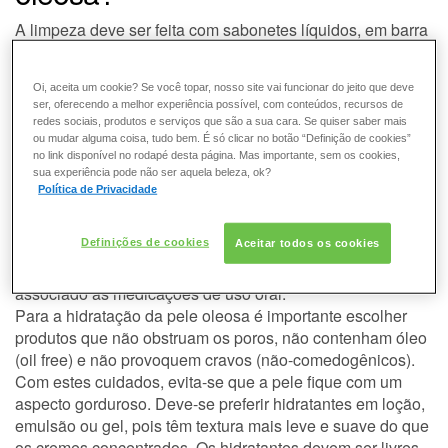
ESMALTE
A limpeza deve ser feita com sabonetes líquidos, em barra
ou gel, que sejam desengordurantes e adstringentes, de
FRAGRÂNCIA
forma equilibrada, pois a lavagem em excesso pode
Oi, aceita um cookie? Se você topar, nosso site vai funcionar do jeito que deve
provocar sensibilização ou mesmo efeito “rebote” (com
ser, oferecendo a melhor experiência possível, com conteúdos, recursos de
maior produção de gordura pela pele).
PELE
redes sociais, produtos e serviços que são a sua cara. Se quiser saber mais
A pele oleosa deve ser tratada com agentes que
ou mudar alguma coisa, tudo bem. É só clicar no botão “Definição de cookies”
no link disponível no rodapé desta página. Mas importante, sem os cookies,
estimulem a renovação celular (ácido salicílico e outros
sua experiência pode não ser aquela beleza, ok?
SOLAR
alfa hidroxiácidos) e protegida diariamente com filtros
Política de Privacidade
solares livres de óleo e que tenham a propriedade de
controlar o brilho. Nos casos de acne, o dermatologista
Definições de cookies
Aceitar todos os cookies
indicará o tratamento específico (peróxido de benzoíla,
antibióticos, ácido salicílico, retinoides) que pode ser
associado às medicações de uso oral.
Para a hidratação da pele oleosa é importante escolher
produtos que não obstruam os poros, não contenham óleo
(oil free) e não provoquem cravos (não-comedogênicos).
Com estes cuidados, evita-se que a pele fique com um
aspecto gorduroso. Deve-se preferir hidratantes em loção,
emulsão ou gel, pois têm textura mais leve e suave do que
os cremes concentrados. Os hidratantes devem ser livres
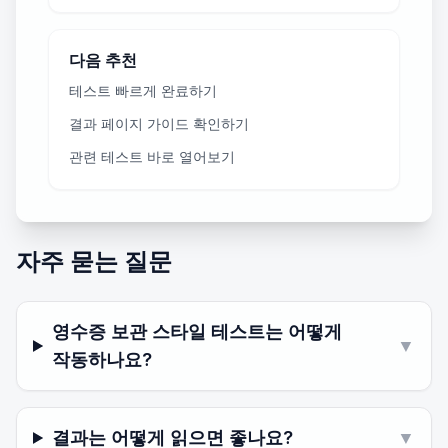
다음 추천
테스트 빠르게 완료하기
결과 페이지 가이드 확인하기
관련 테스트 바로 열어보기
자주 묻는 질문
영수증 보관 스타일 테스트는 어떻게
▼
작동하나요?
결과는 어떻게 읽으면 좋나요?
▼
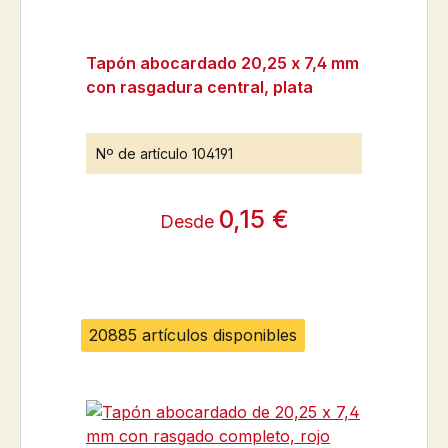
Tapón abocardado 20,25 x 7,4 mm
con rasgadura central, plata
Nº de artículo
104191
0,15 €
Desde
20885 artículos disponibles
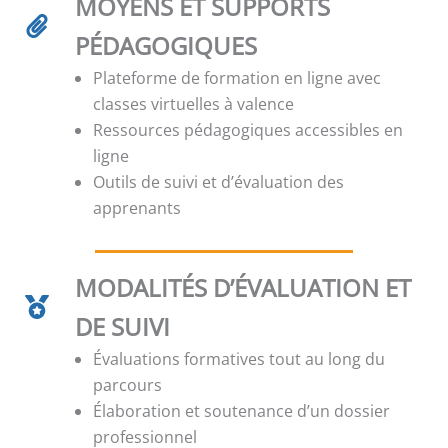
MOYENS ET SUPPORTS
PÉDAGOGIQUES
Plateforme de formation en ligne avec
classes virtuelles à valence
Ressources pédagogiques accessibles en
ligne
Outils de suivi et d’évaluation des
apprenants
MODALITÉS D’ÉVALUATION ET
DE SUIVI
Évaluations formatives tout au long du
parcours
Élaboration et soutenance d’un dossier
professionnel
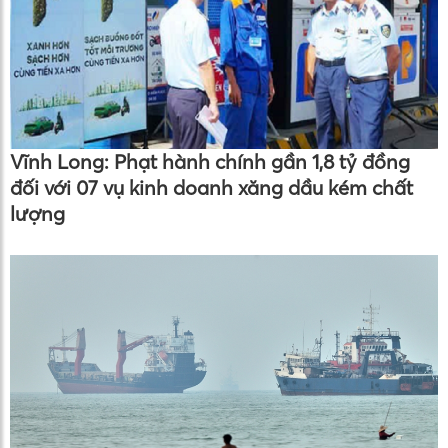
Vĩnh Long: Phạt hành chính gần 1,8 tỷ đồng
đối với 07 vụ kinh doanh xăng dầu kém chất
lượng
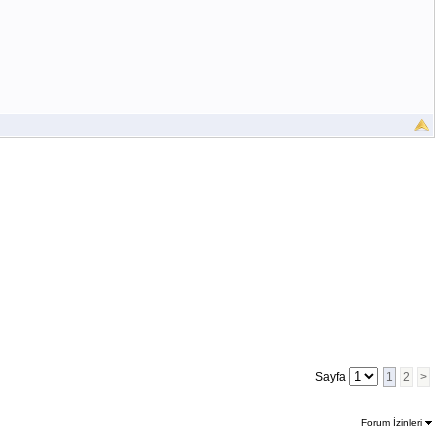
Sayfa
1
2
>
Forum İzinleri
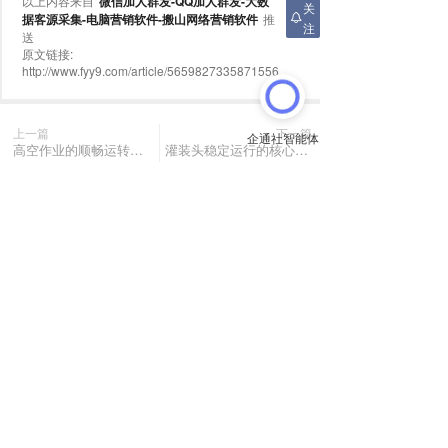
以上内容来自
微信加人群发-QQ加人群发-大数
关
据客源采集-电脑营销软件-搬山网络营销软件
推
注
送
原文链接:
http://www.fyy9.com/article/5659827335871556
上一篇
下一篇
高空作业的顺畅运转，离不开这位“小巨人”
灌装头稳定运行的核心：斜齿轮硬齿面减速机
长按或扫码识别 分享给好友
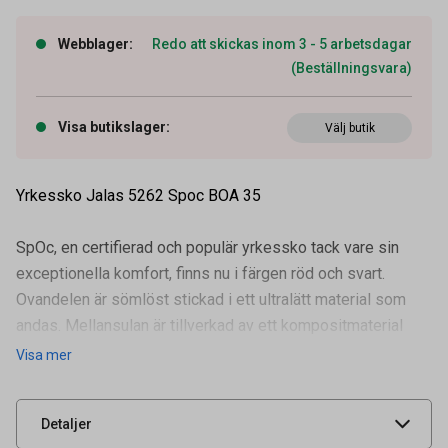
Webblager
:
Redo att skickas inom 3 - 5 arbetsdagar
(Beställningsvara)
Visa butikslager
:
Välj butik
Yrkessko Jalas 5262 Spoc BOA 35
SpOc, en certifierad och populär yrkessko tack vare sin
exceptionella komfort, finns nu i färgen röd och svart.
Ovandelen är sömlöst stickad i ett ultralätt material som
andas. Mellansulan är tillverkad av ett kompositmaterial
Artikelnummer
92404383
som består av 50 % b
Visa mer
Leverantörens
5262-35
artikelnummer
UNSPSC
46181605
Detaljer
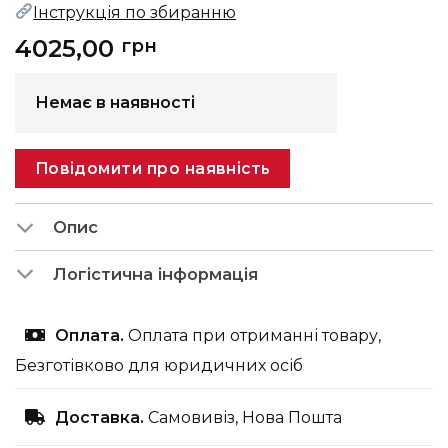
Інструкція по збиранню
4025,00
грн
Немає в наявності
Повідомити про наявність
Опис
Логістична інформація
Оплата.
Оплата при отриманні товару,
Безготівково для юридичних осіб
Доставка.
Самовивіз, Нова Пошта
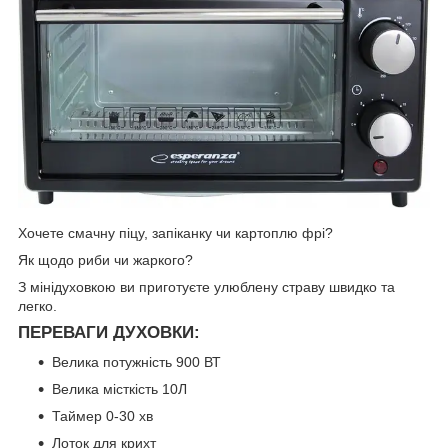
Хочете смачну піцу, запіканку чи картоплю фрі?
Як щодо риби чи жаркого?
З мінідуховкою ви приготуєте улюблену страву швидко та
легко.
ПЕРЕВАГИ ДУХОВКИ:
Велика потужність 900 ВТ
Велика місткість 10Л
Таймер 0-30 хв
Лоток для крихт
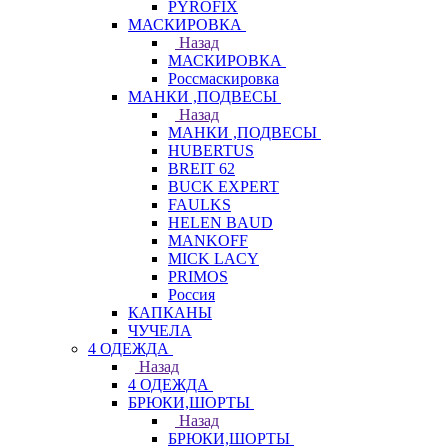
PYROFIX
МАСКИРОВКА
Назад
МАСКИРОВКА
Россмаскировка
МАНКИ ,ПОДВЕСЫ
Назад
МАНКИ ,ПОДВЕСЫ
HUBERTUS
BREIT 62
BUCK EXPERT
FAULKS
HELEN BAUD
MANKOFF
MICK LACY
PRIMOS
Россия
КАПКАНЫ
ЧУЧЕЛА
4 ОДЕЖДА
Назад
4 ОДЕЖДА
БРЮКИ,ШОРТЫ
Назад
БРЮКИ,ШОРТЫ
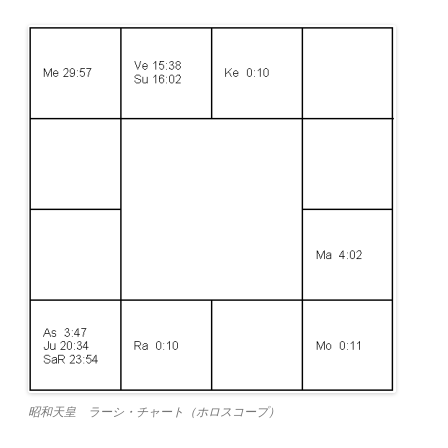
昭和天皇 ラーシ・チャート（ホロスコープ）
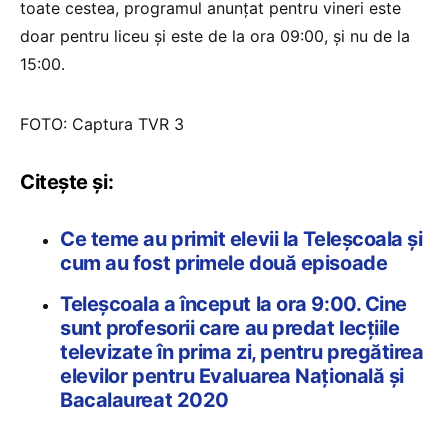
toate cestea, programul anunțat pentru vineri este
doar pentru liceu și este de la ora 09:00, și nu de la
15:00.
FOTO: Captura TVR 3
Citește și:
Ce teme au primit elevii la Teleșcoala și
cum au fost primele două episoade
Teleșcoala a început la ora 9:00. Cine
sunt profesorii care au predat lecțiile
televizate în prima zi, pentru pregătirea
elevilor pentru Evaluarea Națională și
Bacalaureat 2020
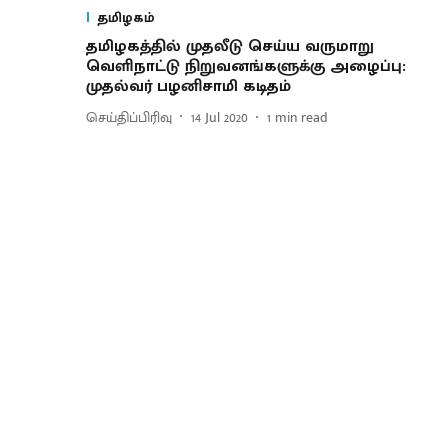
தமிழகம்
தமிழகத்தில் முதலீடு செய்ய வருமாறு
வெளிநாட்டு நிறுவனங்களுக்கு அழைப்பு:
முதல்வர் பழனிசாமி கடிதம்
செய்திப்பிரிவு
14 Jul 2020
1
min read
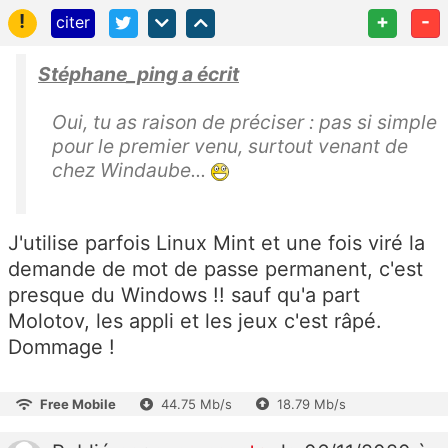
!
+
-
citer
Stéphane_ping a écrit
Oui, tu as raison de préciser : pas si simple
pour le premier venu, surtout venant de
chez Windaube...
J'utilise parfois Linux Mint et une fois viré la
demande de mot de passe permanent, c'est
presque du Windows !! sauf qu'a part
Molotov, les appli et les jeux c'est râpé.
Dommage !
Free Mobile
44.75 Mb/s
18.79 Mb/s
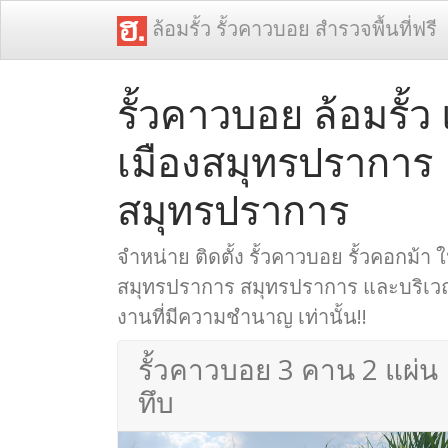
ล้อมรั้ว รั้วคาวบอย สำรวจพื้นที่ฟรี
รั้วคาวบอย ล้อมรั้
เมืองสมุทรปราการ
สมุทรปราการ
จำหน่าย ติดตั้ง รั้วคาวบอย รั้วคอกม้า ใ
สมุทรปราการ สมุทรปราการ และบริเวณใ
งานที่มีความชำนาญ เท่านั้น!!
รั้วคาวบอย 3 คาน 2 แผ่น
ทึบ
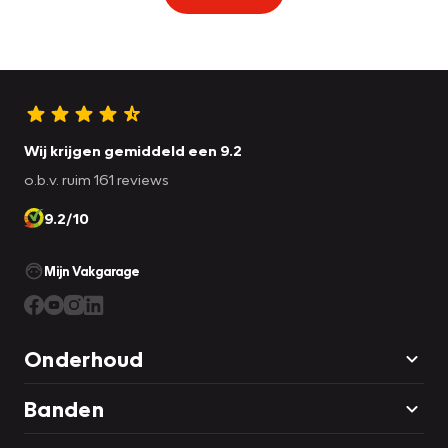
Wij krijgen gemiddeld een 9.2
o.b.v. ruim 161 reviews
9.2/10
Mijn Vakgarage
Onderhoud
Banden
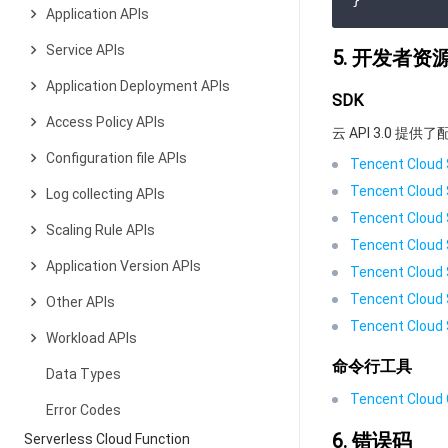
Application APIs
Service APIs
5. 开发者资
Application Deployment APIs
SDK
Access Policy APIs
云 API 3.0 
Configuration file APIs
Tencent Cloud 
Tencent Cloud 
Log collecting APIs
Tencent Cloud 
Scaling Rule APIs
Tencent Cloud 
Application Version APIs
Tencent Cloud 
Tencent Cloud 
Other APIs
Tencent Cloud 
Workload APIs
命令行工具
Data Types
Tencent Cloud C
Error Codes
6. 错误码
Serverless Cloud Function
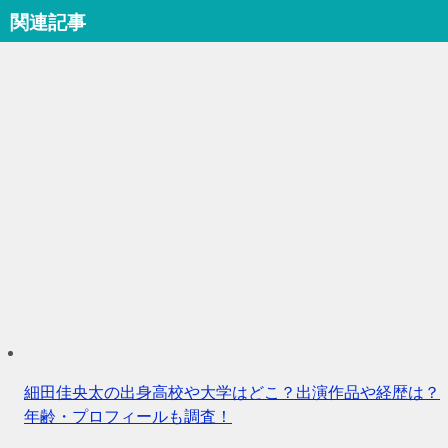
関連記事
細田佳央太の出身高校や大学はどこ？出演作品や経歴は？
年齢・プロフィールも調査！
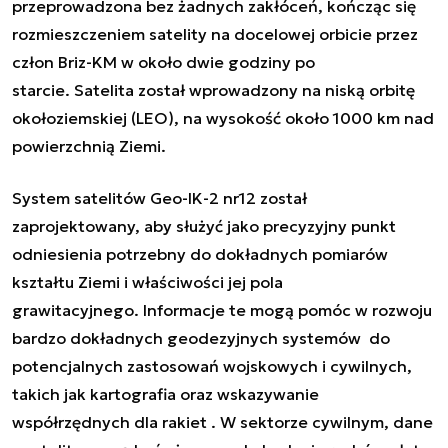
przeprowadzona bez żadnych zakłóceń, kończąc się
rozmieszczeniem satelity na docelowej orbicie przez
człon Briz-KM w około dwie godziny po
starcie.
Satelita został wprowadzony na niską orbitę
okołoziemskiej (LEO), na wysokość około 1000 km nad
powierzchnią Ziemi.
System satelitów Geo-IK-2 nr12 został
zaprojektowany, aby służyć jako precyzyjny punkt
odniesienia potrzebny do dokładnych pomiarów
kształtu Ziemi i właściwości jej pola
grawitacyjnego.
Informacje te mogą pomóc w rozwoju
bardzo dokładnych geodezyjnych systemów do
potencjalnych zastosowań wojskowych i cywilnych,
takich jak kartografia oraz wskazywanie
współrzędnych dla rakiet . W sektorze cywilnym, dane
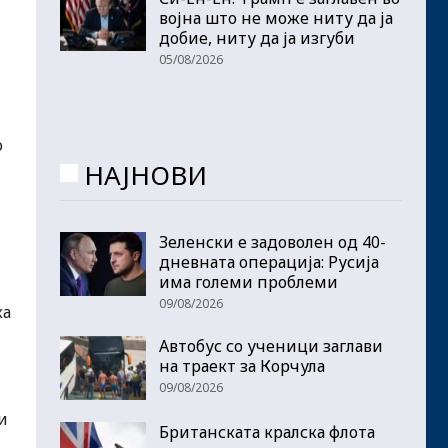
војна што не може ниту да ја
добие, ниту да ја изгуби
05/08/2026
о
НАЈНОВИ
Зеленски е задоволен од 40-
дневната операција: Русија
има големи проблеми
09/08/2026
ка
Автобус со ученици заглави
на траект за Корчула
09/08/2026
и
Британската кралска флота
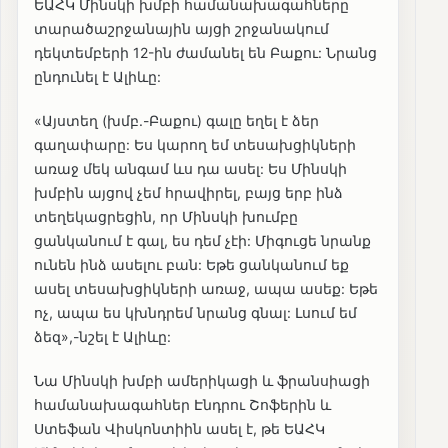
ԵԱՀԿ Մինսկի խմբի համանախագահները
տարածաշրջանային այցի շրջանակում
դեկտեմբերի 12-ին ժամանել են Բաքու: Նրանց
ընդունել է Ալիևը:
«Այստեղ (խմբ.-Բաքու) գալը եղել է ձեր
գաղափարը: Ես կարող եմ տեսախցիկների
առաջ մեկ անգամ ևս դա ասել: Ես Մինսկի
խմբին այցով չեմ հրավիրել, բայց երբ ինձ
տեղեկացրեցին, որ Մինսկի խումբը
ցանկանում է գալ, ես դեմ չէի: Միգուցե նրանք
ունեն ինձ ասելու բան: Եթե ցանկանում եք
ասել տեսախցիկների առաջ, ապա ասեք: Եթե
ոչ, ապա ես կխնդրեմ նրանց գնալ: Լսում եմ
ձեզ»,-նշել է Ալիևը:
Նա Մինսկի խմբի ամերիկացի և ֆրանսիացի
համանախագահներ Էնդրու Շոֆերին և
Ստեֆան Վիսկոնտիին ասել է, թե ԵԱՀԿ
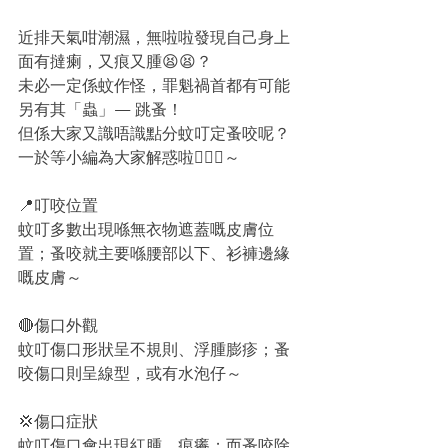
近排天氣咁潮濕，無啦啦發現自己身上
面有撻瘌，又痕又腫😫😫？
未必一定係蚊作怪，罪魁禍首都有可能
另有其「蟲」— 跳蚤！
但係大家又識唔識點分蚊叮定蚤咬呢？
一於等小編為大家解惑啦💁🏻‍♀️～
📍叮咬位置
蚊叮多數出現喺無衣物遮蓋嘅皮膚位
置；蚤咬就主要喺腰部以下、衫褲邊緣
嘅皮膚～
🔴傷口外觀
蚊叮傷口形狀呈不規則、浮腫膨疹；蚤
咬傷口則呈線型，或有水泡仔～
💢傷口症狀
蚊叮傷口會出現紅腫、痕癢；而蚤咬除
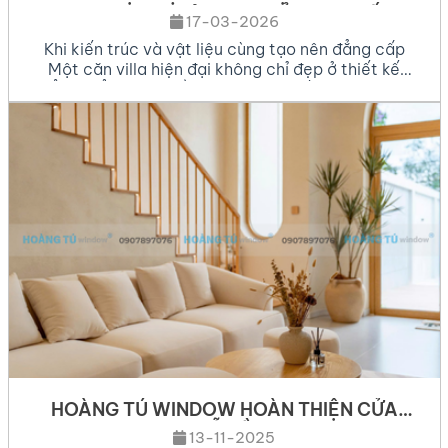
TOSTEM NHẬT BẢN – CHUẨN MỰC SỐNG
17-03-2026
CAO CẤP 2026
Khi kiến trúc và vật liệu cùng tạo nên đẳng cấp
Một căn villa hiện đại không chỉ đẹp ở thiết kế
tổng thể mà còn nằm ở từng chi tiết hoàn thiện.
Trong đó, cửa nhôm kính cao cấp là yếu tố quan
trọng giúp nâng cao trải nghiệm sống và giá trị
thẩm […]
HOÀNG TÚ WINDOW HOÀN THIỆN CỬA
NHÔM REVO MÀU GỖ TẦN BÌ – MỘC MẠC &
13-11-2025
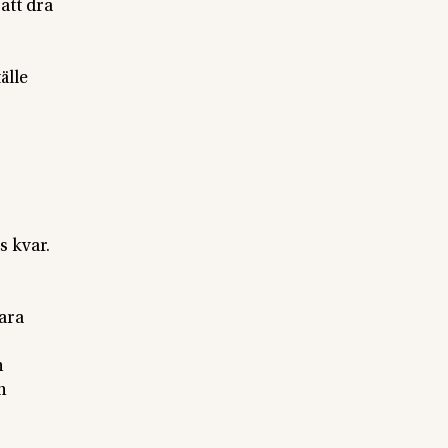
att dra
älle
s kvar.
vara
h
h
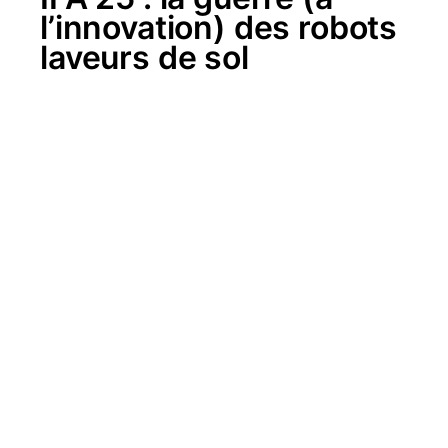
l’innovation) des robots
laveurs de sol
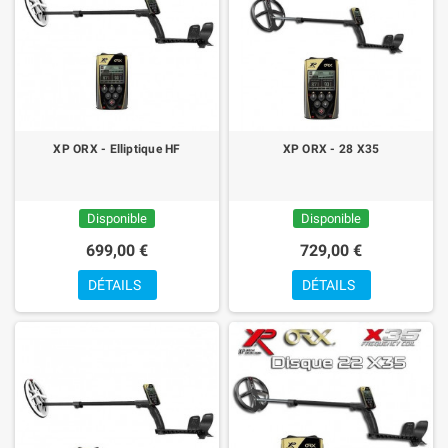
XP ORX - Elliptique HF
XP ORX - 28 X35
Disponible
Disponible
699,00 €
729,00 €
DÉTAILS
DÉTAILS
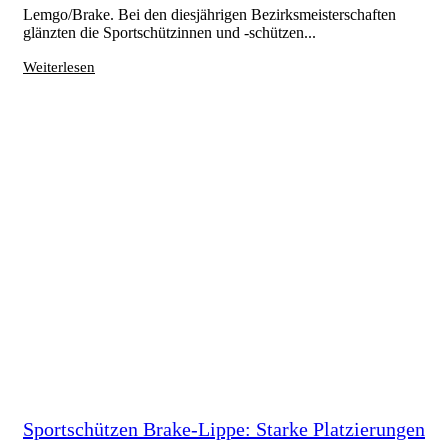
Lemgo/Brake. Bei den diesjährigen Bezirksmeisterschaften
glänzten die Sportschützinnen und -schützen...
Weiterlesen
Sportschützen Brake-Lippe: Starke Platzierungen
******
WHAT YOU ARE ASKED TO DO: Your answer should be the lines above, word for word, from the line with "doar pentru liceu" through the line with "presque du Windows !! sauf qu'a part", minus the pictures.

TASK ANSWER:
doar pentru liceu și este de la ora 09:00, și nu de la
15:00.
FOTO: Captura TVR 3
Citește și:
Ce teme au primit elevii la Teleșcoala și
cum au fost primele două episoade
Teleșcoala a început la ora 9:00. Cine
sunt profesorii care au predat lecțiile
televizate în prima zi, pentru pregătirea
elevilor pentru Evaluarea Națională și
Bacalaureat 2020
தமிழகம்
தமிழகத்தில் முதலீடு செய்ய வருமாறு
வெளிநாட்டு நிறுவனங்களுக்கு அழைப்பு:
முதல்வர் பழனிசாமி கடிதம்
செய்திப்பிரிவு
14 Jul 2020
1
min read
!
+
-
citer
Stéphane_ping a écrit
Oui, tu as raison de préciser : pas si simple
pour le premier venu, surtout venant de
chez Windaube...
J'utilise parfois Linux Mint et une fois viré la
demande de mot de passe permanent, c'est
presque du Windows !! sauf qu'a part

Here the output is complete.